A modern car’s parallel park assist feature is a great invention that saves time, but it can’t make intelligent decisions about where to park or take into account no parking zones and street cleaning days. A driver still needs to be present. That is, until fully autonomous vehicles become a reality. Self-driving cars will rely on understanding road rules and use artificial intelligence (AI) to make decisions without drivers. Data will be constantly fed into the automobile so as conditions change, so too will the AI-based decisions.
The same is true for self-driving networks. An AI-powered software-defined wide-area network (SD-WAN) knows all the rules and can adapt to changes based on business intent. SD-WANs are paving the way for the convergence of networking, security, and AI to help businesses address growing data challenges as they migrate to the cloud. Simply put, next-generation cloud-based apps require smarter networks that just work.

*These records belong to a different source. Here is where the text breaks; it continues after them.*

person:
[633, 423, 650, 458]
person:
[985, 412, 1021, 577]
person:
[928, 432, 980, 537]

Running a network manually is a slow, erroneous process that involves labor-intensive manual configurations performed by people. Legacy networks are difficult and time consuming to manage and it’s something many enterprises continue to struggle with.
Data from ZK Research shows it takes enterprises on average four months to implement changes across a network. That’s too slow for today’s businesses, especially when it comes to security. With mobile devices, Internet of Things (IoT), and cloud computing creating many new entry points and shifting to the network edge, companies are putting themselves at risk by not responding to changes faster.
The amount of time it takes to identify and fix problems is a major drawback of maintaining legacy networks. One study conducted by ZK Research found 30 percent of engineers spend at least one day a week doing nothing but troubleshooting problems. On a broader scale, more than 70 percent of a company’s network budget goes toward maintaining the status quo. Modernizing the network and using AI for network operations can significantly bring that 70 percent down to something more reasonable so companies can invest in innovation versus simply keeping the lights on.
Human error is the largest cause of unplanned network downtime. Automation can help companies eliminate human error and free up time to focus on higher-level tasks. However, automation alone cannot completely eradicate mistakes as humans are still making the decisions.
The only way to achieve a self-driving network—one that can monitor, correct, defend, and analyze with minimal human intervention—is through automation and AI. When AI is embedded in an SD-WAN solution, the network gains extensive data processing capabilities and a richer understanding of network and application performance.
Take, for instance, a network administrator who wants to increase the bandwidth of an app, but the action is banned in a certain country. A self-driving wide area network would know the rules and make changes automatically and only when appropriate. The same network could predict problems before they happen through fault prediction and alert administrators. It may even adjust the issue on its own before end users are impacted.
Going back to the analogy of a self-driving car, AI is indispensable in areas where humans are prone to making errors. Using a combination of AI software, real-time data from IoT sensors, cameras, GPS, and cellular connections, autonomous cars can actively monitor blind spots, synch with traffic signals, or take safety measures in case of an emergency. A human driver wouldn’t react fast enough in those situations, just like a network administrator wouldn’t have the ability to quickly react to all the network changes manually.
Instead of fearing AI, network administrators should embrace it. An AI-powered SD-WAN can transform network management to free administrators to focus on how services are delivered and ensure their quality, instead of getting caught up in the mundane details of how it happens.
One final word of caution regarding AI-based operations. I’ve talked to some IT leaders who have experimented with AI-based systems and have ditched them when mistakes are made. AI systems, like self-driving cars, are not perfect and will make errors, but the threshold should be better than people instead of perfection. In network operations, people make a lot of mistakes. Machines will make far fewer and will use them as learning inputs to get smarter every day.